Despite the gap of two decades, it’s still a noir 1940s in Marlowe’s Los Angeles when beautiful heiress Clare Cavendish walks into his office asking for help in finding her missing lover, Nico Peterson.

Her smile “was like something she had set a match to a long time ago and then left to smolder on by itself,” Marlowe tells us in Mr. Banville/Black’s spot-on homage to Chandler’s trademark simile-laden prose. He seems especially fascinated by the shapes of his characters’ heads, which are variously compared to a shoebox, a peanut, and a hunk of lightly boiled beef.

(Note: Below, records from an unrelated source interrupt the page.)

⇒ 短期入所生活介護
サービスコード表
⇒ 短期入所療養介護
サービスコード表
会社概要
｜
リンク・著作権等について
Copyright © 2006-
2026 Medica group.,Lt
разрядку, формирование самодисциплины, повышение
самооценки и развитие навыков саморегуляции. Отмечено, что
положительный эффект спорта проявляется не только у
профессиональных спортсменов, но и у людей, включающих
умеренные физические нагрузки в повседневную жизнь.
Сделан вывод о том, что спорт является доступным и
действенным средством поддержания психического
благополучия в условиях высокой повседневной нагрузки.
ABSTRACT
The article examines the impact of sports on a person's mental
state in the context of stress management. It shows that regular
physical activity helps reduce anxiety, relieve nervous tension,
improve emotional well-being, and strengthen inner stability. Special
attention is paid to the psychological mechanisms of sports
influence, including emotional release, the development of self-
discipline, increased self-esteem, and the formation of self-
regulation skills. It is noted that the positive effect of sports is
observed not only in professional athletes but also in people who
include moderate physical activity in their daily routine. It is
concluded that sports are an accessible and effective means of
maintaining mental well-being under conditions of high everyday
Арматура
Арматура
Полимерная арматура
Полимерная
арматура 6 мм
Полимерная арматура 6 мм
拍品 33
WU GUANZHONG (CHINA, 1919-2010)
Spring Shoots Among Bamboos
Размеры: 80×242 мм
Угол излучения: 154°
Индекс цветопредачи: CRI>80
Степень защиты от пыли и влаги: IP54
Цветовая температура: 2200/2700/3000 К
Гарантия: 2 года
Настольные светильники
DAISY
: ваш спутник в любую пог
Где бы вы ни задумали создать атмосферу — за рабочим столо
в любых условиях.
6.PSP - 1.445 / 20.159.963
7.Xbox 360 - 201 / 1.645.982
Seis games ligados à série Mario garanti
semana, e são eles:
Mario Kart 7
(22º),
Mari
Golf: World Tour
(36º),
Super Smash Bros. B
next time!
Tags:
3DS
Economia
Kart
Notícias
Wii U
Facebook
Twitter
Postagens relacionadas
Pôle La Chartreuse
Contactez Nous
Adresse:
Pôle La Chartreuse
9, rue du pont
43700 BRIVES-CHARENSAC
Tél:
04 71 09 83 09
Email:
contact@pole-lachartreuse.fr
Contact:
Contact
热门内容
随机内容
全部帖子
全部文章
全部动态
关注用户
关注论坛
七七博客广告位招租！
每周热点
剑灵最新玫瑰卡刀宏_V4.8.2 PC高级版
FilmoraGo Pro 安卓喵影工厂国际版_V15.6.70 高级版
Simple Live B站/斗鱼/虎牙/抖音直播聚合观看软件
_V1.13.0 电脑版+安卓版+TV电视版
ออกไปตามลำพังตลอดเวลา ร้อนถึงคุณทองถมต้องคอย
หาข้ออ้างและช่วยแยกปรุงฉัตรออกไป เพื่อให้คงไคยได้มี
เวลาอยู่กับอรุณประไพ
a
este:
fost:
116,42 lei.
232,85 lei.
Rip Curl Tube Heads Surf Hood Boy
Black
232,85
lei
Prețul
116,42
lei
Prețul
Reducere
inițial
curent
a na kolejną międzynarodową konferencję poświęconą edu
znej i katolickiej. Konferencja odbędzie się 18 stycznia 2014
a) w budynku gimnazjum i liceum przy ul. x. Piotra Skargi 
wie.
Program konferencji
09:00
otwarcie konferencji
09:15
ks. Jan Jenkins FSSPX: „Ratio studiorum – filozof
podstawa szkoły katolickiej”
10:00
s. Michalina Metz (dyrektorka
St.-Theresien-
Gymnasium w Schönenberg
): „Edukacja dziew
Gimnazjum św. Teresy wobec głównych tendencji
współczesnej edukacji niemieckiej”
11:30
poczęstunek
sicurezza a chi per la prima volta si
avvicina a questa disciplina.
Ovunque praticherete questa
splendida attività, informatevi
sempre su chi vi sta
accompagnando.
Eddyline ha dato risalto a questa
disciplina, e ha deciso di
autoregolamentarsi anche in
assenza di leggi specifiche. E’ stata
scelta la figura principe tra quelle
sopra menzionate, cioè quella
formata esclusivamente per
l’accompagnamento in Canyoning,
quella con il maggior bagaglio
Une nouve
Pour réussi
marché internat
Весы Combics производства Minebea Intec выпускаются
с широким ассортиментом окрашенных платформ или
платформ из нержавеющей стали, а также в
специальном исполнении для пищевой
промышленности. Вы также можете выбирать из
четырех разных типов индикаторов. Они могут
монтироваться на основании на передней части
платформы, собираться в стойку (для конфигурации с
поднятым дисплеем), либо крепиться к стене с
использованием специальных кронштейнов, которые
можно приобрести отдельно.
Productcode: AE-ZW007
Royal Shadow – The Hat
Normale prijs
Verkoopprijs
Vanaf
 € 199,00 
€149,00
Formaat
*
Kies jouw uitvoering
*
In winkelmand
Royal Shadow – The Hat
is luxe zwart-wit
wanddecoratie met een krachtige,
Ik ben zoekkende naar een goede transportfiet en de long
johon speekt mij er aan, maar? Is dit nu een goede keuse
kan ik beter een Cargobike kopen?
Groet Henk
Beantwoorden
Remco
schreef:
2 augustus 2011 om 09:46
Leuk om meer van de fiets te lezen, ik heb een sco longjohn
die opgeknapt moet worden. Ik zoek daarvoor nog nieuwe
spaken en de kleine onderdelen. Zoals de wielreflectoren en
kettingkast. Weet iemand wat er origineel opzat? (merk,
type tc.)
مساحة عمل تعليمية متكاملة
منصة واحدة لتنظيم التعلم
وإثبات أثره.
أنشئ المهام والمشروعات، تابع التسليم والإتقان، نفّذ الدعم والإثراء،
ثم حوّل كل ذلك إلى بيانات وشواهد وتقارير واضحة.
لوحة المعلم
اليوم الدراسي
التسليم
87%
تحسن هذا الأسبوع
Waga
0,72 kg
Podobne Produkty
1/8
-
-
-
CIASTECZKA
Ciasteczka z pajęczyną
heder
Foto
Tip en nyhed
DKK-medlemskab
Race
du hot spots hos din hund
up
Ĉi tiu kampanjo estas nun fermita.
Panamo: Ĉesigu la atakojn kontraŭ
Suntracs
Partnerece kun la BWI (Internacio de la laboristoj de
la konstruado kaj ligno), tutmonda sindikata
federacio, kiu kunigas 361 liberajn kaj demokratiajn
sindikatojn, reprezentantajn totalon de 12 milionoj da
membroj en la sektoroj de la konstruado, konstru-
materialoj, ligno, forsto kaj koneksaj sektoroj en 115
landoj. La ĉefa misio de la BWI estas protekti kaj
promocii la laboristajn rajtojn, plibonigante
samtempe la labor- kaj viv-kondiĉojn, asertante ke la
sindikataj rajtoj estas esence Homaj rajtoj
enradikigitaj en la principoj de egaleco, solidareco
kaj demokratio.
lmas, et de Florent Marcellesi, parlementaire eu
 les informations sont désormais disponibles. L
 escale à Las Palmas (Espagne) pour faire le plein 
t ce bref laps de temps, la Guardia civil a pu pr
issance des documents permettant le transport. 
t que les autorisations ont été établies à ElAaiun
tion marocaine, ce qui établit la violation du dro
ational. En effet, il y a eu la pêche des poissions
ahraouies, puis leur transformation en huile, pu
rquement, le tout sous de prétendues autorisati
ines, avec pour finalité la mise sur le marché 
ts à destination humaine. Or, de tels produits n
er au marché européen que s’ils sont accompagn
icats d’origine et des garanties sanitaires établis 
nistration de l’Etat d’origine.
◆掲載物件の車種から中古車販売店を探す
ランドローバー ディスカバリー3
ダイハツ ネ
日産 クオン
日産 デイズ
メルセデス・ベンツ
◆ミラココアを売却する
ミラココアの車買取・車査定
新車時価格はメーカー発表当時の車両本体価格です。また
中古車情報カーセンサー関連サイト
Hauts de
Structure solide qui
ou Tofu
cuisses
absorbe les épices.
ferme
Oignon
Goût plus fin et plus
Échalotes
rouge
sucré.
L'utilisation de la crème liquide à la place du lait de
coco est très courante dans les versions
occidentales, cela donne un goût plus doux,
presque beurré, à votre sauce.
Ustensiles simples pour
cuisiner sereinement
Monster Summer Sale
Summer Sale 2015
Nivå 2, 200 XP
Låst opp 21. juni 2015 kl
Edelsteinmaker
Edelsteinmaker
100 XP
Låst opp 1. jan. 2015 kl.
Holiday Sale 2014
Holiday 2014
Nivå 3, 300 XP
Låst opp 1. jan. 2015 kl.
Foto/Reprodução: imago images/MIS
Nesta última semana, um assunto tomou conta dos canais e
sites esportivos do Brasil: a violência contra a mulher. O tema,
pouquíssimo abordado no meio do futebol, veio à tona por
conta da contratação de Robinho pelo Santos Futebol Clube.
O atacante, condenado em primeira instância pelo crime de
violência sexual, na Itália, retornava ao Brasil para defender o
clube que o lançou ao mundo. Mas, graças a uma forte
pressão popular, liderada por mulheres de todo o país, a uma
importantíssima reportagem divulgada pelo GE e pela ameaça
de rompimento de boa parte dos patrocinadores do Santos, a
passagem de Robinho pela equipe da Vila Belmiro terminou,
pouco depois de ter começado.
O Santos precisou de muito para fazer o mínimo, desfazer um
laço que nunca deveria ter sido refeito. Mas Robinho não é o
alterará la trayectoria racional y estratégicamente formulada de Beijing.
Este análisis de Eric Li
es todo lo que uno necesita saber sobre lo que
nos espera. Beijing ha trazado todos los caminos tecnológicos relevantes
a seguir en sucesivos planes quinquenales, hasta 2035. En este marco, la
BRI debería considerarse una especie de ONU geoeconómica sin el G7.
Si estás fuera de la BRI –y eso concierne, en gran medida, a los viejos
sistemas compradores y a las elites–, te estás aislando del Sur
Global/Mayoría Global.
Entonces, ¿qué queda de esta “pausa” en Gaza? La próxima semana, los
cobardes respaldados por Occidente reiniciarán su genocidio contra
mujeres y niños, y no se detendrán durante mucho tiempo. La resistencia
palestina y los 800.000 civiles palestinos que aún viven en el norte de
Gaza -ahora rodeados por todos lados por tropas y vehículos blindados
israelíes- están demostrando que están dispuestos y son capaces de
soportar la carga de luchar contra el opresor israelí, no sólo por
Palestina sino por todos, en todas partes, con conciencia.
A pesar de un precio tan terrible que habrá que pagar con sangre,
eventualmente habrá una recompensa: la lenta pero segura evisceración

One gets the feeling that Mr. Black is struggling a bit to keep the lid on Mr. Banville’s famously exuberant prose and is allowing him to let off a little steam here and there while keeping him on the straight and narrow Chandler path.

From that classic femme fatale opening, Marlowe embarks on an investigation with plenty of the twists and turns we expect from a Chandler mystery. Nico Peterson may nor may not be Clare Cavendish’s lover; he may or may not be dead; and he turns out to be a link to someone in Marlowe’s past, who will be a familiar name to fans of the Chandler oeuvre.

Vivid, screenplay-ready characters crowd the pages, spouting 1950s slang, like the cop who angrily tells Marlowe “Go boil your head!” and a bartender (with a head “like an oversized potato”) who asks “What’ll yiz have, boys?”

Marlowe swills down much bourbon and many gimlets, indulges in philosophical musings while slumped at a smoke-hazed bar, gets beaten senseless, and is nearly drowned before the case is solved and justice served.

In venerable Chandler tradition, Marlowe falls in love with the wrong woman. “Her kind of beauty doesn’t slip through your fingers without leaving them singed,” Marlowe tells us near the end of The Black-Eyed Blonde. But Mr. Black leaves us wanting more of Marlowe, now that we’ve welcomed him back, and wanting to pour ourselves a good stiff gimlet until he saunters back to the bar.